Eine besondere Wachstumsphase gab es in den Jahren 1899 bis 1904, als die Flotte um zwölf Schiffe wuchs. In diesen Jahren muss es mit den Beförderungen schnell gegangen sein, und auch die Offiziere, die Kapitän wurden, waren vermutlich jünger als üblich. Ein Beispiel dafür ist Bertram Hayes, der von dieser Expansion profitierte – und dann gleich für Jahrzehnte einen Kapitänsposten blockierte. Und genau diesem Problem sahen sich uns bekannte Offiziere wie Wilde, Murdoch und Lightoller gegenüber: Sie machten am Anfang zwar schnell als Offiziere innerhalb der Reederei Karriere, kamen dann aber nicht weiter, weil der Flottenausbau stockte und die Kapitänsposten von jungen Kapitänen besetzt waren, die noch viele Jahre bis zum Ruhestand vor sich hatten. Generell lässt sich festhalten, dass man bei der White Star Line im Alter von 35 bis 45 Jahren Kapitän wurde oder gar nicht mehr, und bei allen Crewlisten, die ich gesehen habe, hatte der Kapitän mindestens den Rang eines Lieutenant RNR, d. h. um Kapitän eines Passagierschiffes der White Star Line auf der Hauptroute nach New York zu werden, musste man im Alter von 35 bis 45 Jahren Kapitän werden und anscheinend als Reserveoffizier der Royal Navy den Rang eines Lieutenant haben. Wer es also nicht schaffte, zum Lieutenant RNR zu werden, wird gewusst haben, dass er es nicht zum Kapitän bringen würde. Von den dienstälteren Offizieren der Titanic waren Wilde und Murdoch Lieutenants RNR, während Lightoller nach eigenen Angaben vor dem britischen Untersuchungsausschuss Sub-Lieutenant RNR war. Mit 38 Jahren – also im „beförderungsfähigen“ Alter, fehlte ihm auf jeden Fall noch der RNR-Rang, so dass es um seine Chance 1912 nicht besonders gut gestellt war. Allerdings könnten veränderte Rahmenbedingungen wie Expansion der Flotte, Beförderung bei der RNR, Ausscheiden/Scheitern von Konkurrenten die Lage natürlich zu Gunsten Lightollers ändern; nur beeinflussbar waren diese von ihm nicht oder kaum.
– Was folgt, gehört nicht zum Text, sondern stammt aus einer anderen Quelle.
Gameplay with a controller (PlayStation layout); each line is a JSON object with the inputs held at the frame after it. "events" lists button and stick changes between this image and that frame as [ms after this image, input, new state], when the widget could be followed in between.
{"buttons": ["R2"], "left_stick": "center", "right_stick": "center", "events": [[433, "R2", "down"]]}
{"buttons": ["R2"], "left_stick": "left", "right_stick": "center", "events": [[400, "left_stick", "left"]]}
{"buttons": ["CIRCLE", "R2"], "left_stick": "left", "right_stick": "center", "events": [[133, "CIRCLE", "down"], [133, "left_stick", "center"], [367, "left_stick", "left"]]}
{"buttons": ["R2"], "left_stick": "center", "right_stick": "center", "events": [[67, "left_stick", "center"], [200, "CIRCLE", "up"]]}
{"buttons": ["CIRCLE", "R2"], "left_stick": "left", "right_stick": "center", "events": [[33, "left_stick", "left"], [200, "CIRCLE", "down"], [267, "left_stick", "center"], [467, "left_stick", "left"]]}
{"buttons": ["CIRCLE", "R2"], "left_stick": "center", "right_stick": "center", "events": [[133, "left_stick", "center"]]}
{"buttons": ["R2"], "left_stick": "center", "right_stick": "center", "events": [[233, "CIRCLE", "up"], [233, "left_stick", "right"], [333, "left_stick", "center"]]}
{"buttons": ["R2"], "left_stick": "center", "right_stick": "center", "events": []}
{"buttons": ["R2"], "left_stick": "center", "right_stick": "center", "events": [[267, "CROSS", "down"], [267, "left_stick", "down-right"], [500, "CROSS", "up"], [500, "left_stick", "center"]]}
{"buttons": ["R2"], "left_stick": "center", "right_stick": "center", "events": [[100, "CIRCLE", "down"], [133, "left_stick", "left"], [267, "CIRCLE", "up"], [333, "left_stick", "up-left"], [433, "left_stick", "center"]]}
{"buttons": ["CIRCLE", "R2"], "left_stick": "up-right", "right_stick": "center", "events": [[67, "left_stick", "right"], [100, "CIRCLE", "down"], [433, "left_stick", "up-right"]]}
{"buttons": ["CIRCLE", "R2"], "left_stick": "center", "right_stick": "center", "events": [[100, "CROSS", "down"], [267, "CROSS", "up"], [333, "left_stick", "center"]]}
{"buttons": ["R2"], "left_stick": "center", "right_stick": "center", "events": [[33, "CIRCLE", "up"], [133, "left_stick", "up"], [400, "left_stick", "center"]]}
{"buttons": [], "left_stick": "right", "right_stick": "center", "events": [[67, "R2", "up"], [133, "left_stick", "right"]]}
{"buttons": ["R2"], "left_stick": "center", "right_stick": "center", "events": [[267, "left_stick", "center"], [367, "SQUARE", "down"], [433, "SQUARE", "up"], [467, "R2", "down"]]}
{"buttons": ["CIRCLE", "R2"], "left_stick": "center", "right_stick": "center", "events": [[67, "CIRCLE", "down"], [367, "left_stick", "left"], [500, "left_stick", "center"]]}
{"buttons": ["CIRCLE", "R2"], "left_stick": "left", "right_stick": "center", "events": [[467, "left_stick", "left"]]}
Diese Altersgrenze in Kombination mit einer stagnierenden Anzahl von Schiffen würde sich langfristig auch auf die Beförderungen auswirken müssen. Um beim Beispiel Murdoch und Lightoller zu bleiben: Auf ihrem ersten gemeinsamen Schiff im Jahr 1900, der Medic, war Murdoch 27 Jahre alt und 3. Offizier. Lightoller war 26 Jahre alt und 4. Offizier. 2. Offizier war ein gewisser Edgar L. Trant, 26 Jahre alt. Lightoller würde an Murdoch und Trant vorbeikommen müssen, um Kapitän zu werden (zumindest Murdoch hat er bis 1912 nicht geschafft), und Murdoch hatte mit Trant „ein Problem“ vor sich – Trant wurde übrigens der letzte Kommodore der WSL. Aber: Murdoch muss ihn in den Expansionsjahren überholt haben, denn der Name Trant taucht bis 1912 bei den Top-Schiffen nicht auf, obwohl Trant 1899/1900 die bessere Ausgangsbasis hatte.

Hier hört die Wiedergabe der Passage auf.